Cette recension a été publiée dans le numéro de printemps 2025 de Politique étrangère (n° 1/2025). Claude-France Arnould propose une analyse de l’ouvrage de Yves-Thibault de Silguy, Mémoires d’un corsaire. Navigation dans les eaux agitées du pouvoir (Temporis Éditions, 2024, 228 pages).

Parmi tant d’études géopolitiques, d’essais sur l’Europe et sur la situation de la France, voici des leçons pour l’action, tirées d’expériences vécues, celles d’un diplomate français – si peu dans le style que les préjugés leur prêtent –, commissaire européen et entrepreneur. Le titre donne le ton et l’inspiration combative d’une aventure de cinquante ans, également partagée entre public et privé.
Ce qu’on nous dit ici est certes sévère et inquiet mais résolument tourné vers la mobilisation de nos atouts nationaux et européens, et le refus de se résigner à un déclin.
L’auteur nous mène de tempête en tempête, dont nous sommes souvent sortis plus forts. Il a connu cette rude « navigation » à bord de vaisseaux variés : dans l’administration française (Quai d’Orsay à sa sortie de l’ENA, Matignon lors de la première cohabitation, puis en tant que secrétaire général chargé de la coordination interministérielle pour les questions européennes), au sein de la Commission européenne (au cabinet du président Ortoli, puis en 1995 comme commissaire chargé des affaires économiques et monétaires) mais aussi dans l’industrie, notamment comme président du groupe Vinci.
Comment comprendre le passage de la vitalité et de l’influence de la France dans les années 1970 à la régression et au désarroi actuels ? Comment redresser le gouvernail ? Sont diagnostiquées les faiblesses d’un État « glouton » et « démodé », où le pouvoir politique se résigne face aux administrations, en même temps que l’État prend en charge directe des pans croissants de l’économie sans en avoir la compétence, accoutumant la société à une protection excessive.
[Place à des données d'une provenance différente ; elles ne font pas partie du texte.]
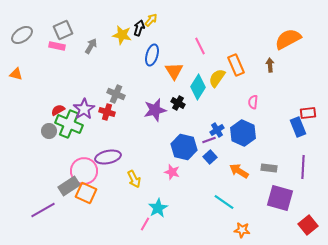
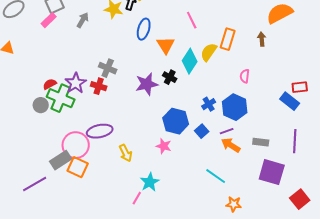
pink rectangle: (57, 46) -> (49, 20), turned -56
orange rectangle: (236, 65) -> (228, 39), turned 40
blue rectangle: (298, 127) -> (290, 101), turned -30
purple line: (209, 140) -> (227, 131), moved

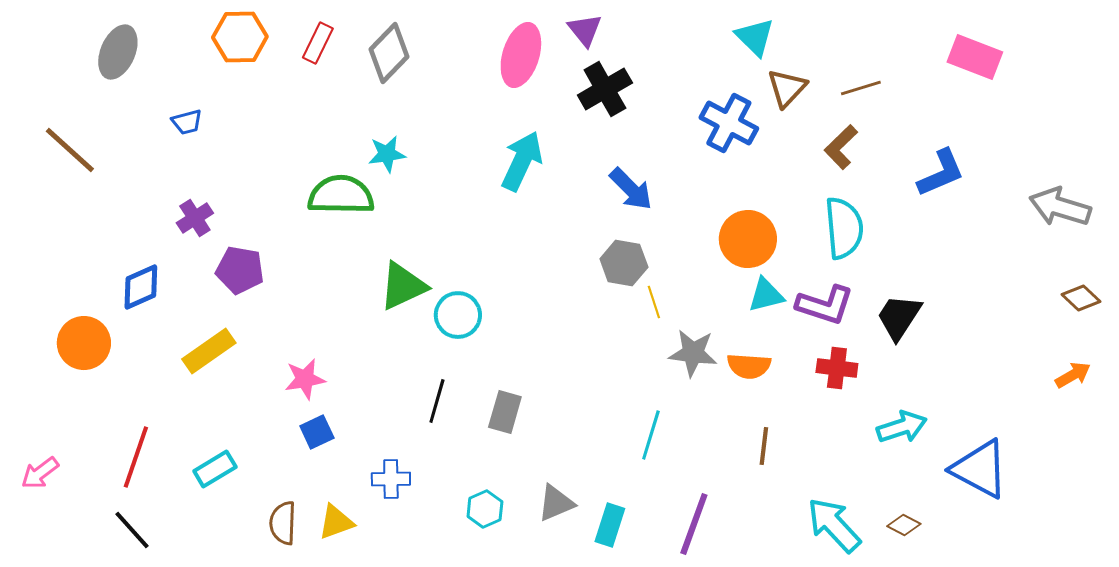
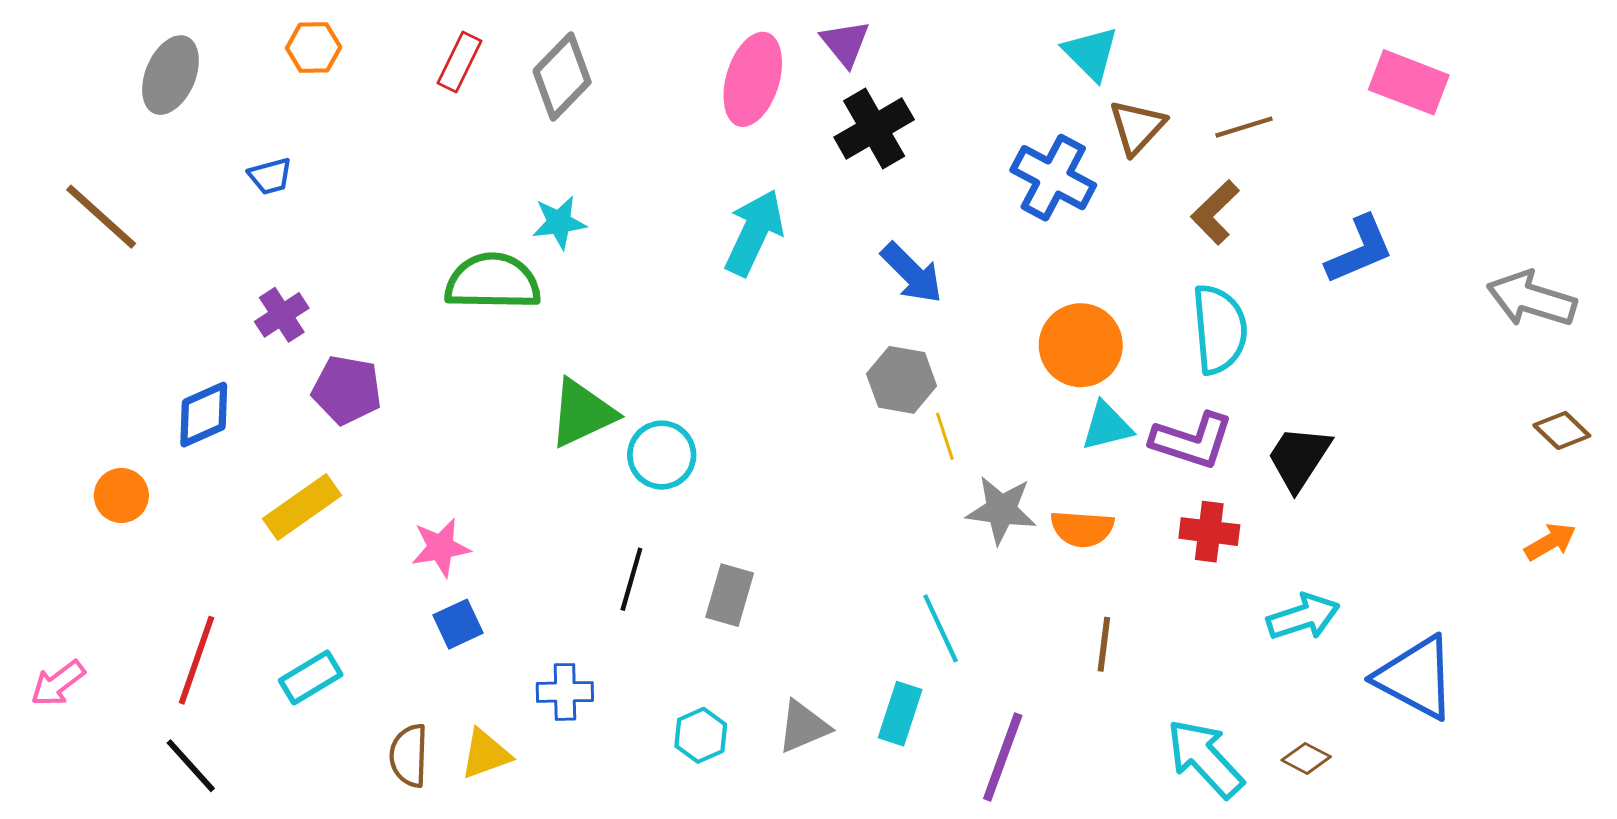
orange hexagon: (240, 37) -> (314, 48), moved, size x0.7
orange circle: (84, 343) -> (121, 495), size x0.7
cyan line: (651, 435) -> (941, 628), turned -42
cyan rectangle: (610, 525) -> (900, 714), moved

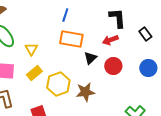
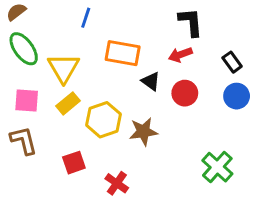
blue line: (65, 15) -> (86, 18), moved
black rectangle: (145, 34) -> (232, 62), moved
yellow triangle: (31, 49) -> (64, 68), size x1.6
black triangle: (90, 58) -> (151, 81), turned -40

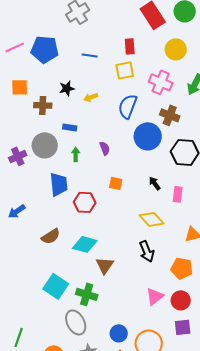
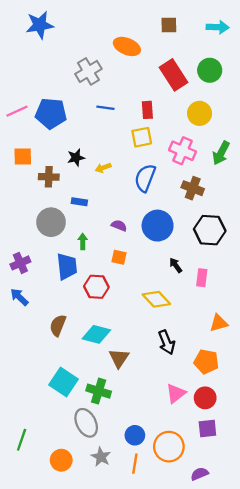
blue line: (90, 55) -> (105, 108), moved
blue circle: (148, 136) -> (158, 226), moved
purple semicircle: (105, 148) -> (119, 226), turned -48
green arrow: (76, 154) -> (83, 241), moved
purple cross: (18, 156) -> (20, 263), moved
orange square: (116, 183) -> (119, 257), moved
blue arrow: (17, 211) -> (19, 297), turned 78
yellow diamond: (152, 219) -> (156, 299), moved
brown semicircle: (51, 236) -> (58, 325), turned 144

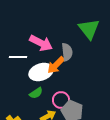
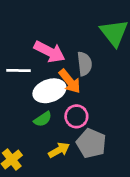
orange arrow: (56, 65) -> (70, 81), turned -84
pink circle: (61, 100) -> (76, 116), moved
Comment imaginer que la construction européenne vire plus au « cauchemar » qu’au « rêve » ? Silguy a directement vécu les hypocrisies politiques qui font de l’Union européenne un facile bouc émissaire, sans qu’on lui accorde crédit pour ce qu’elle a apporté à la France : assurément une ère de paix inouïe dans notre histoire, mais aussi des bénéfices qu’illustre l’auteur, à l’encontre des idées reçues, dans trois secteurs (la pêche, l’agriculture et le commerce). Quant au projet qu’il a mené à bien en tant que commissaire – l’euro –, il en rappelle la force, qui nous a protégés des crises de 2009-2010, a permis la stabilité des prix jusqu’au déclenchement de la guerre d’Ukraine et a accru la compétitivité des entreprises, en dépit d’une fragilité qui tient au non-respect des engagements de convergence économique.
L’euro fut la dernière grande réalisation européenne. Aujourd’hui, « l’Europe souffre d’un manque cruel de projets », même si beaucoup de décisions sont à mettre à son actif, face aux crises récentes – financière, sanitaire, stratégique. Seuls de « grands chantiers » mobilisent. L’élargissement n’en est pas un : la dizaine de promesses d’adhésion risque soit de « générer frustrations et frictions » si la perspective s’éloigne, soit de désintégrer l’Union, menacée d’un « syndrome de Babel ».
Face à un monde « mutant disruptif », Silguy donne des pistes pour « muscler » notre effort, consolider la paix face à Poutine – avec qui il s’est souvent entretenu –, remettre en marche le moteur franco-allemand qui demeure aussi pertinent que laborieux à entretenir, retrouver des projets, par exemple dans la défense, en ralliant les énergies et compétences à bon escient.
Tout le vocabulaire d’Yves-Thibault de Silguy est d’action. Comme l’expérience qu’il relate. Comme ce qu’il nous faut aujourd’hui.